Substitute "flowers" for every instance of "roses" in the data below. Change nothing else, and omit the pictures from your answer.

### [Exercise input]
....

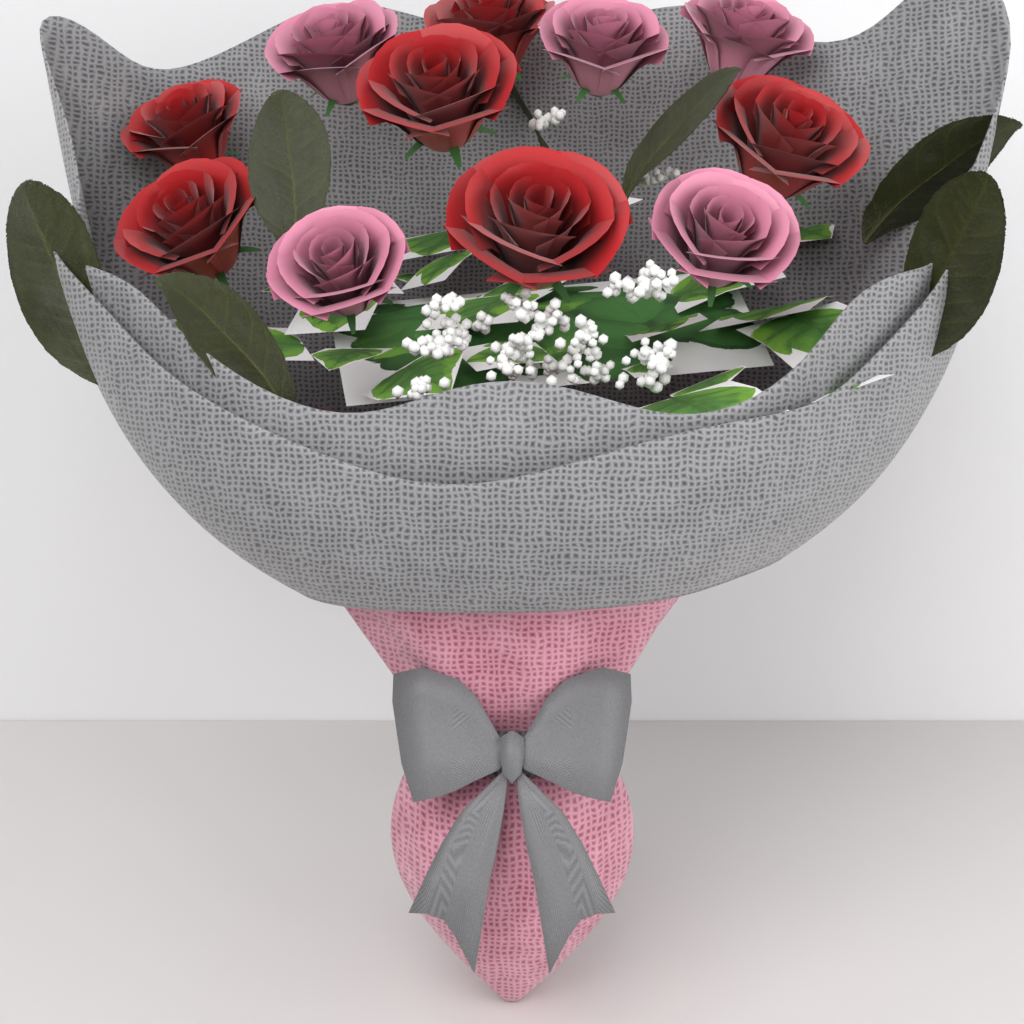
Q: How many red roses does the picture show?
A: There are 6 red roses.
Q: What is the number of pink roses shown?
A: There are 5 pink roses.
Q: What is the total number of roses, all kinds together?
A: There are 11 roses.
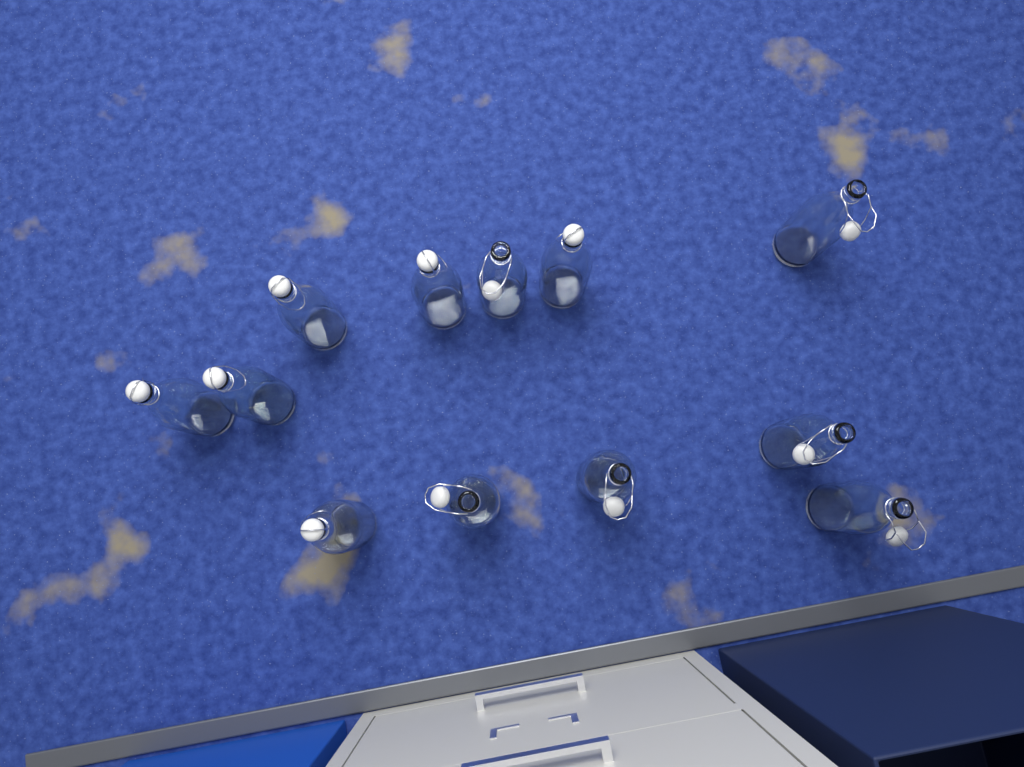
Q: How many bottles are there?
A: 12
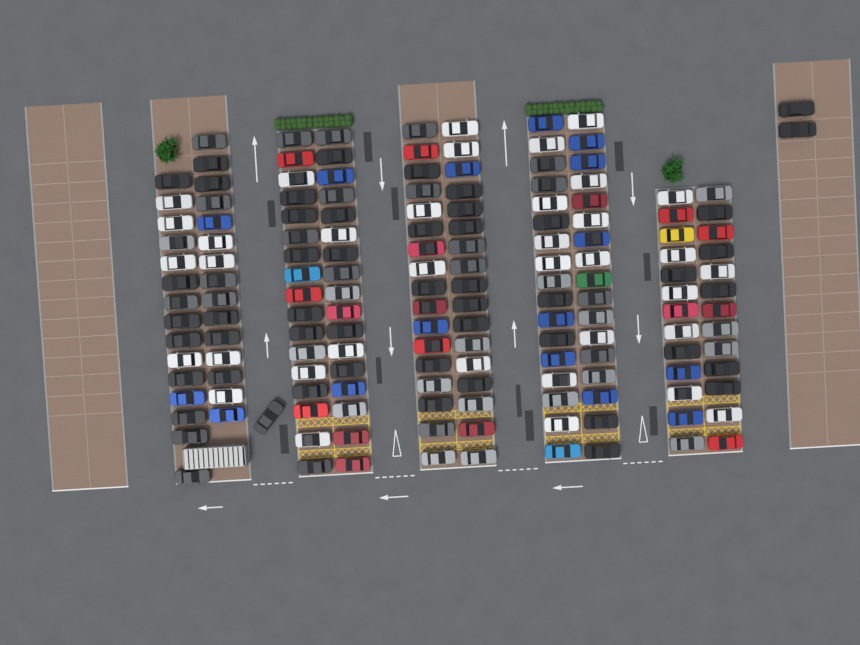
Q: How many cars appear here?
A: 161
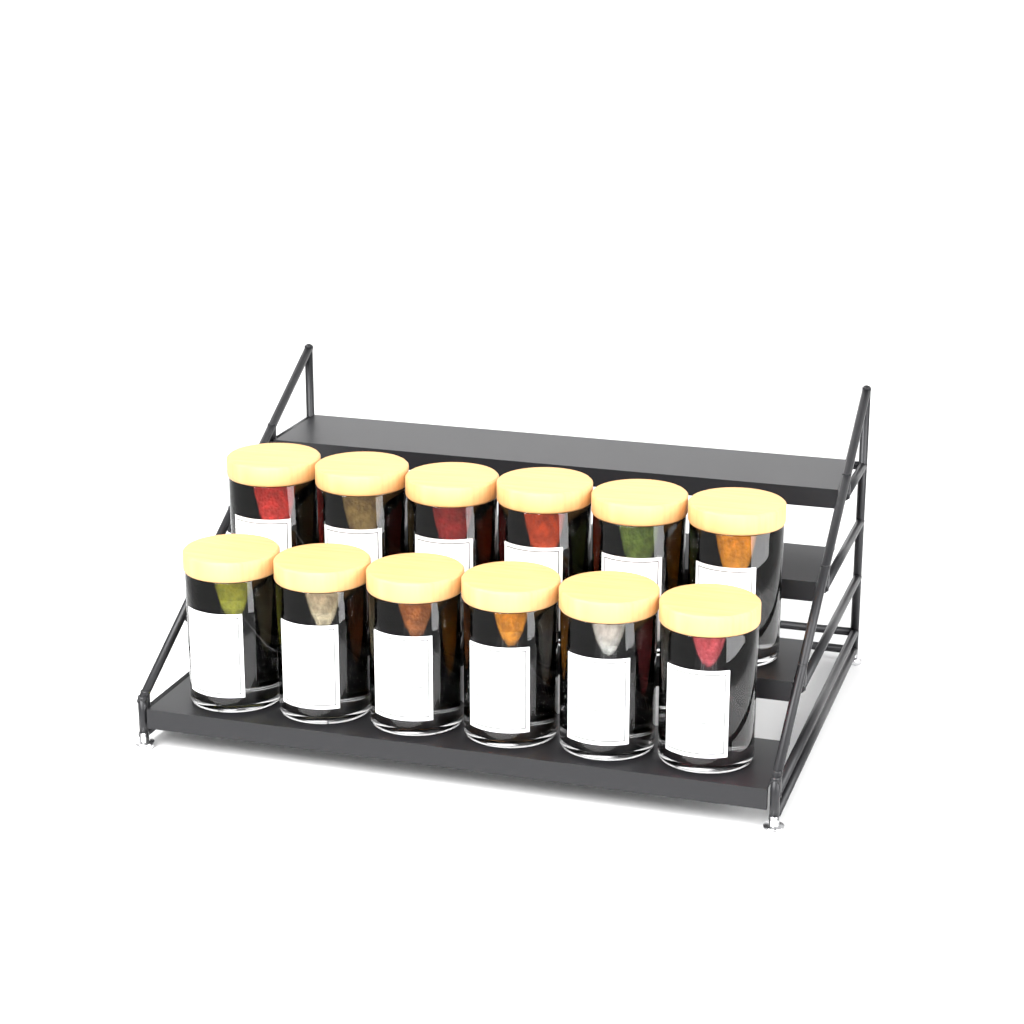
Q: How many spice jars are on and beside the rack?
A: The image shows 12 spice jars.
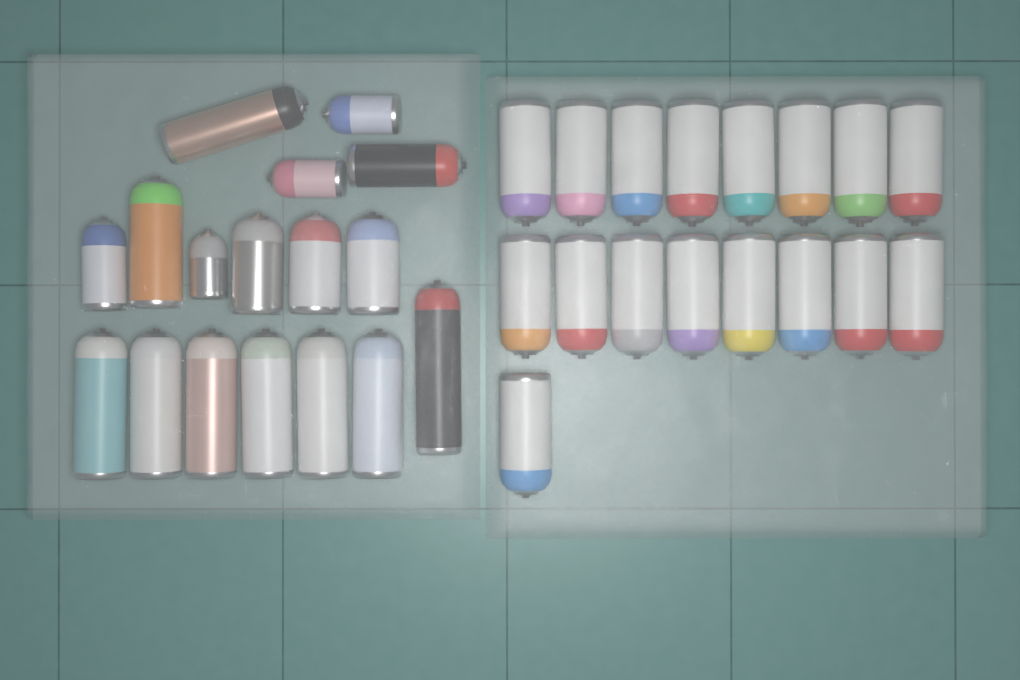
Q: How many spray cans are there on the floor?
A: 34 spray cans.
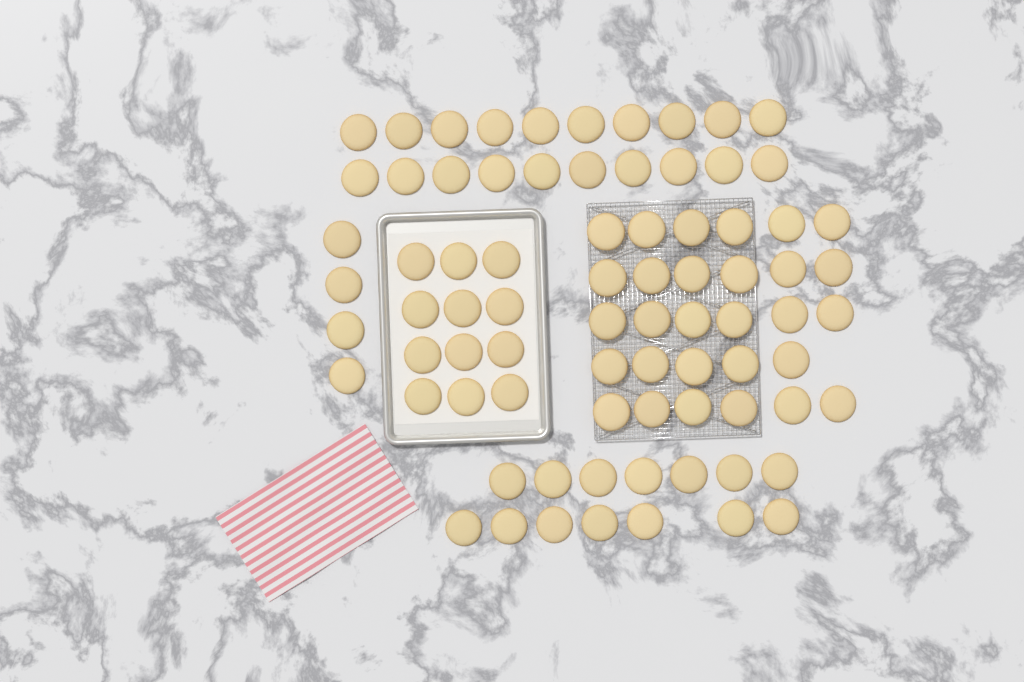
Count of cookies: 79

....

### [Full solution]
Q: How many red flowers does the picture show?
A: There are 6 red flowers.
Q: What is the number of pink flowers shown?
A: There are 5 pink flowers.
Q: What is the total number of flowers, all kinds together?
A: There are 11 flowers.
Q: How many bottles are there?
A: 12
Q: How many cars appear here?
A: 161
Q: How many spice jars are on and beside the rack?
A: The image shows 12 spice jars.
Q: How many spray cans are there on the floor?
A: 34 spray cans.
Count of cookies: 79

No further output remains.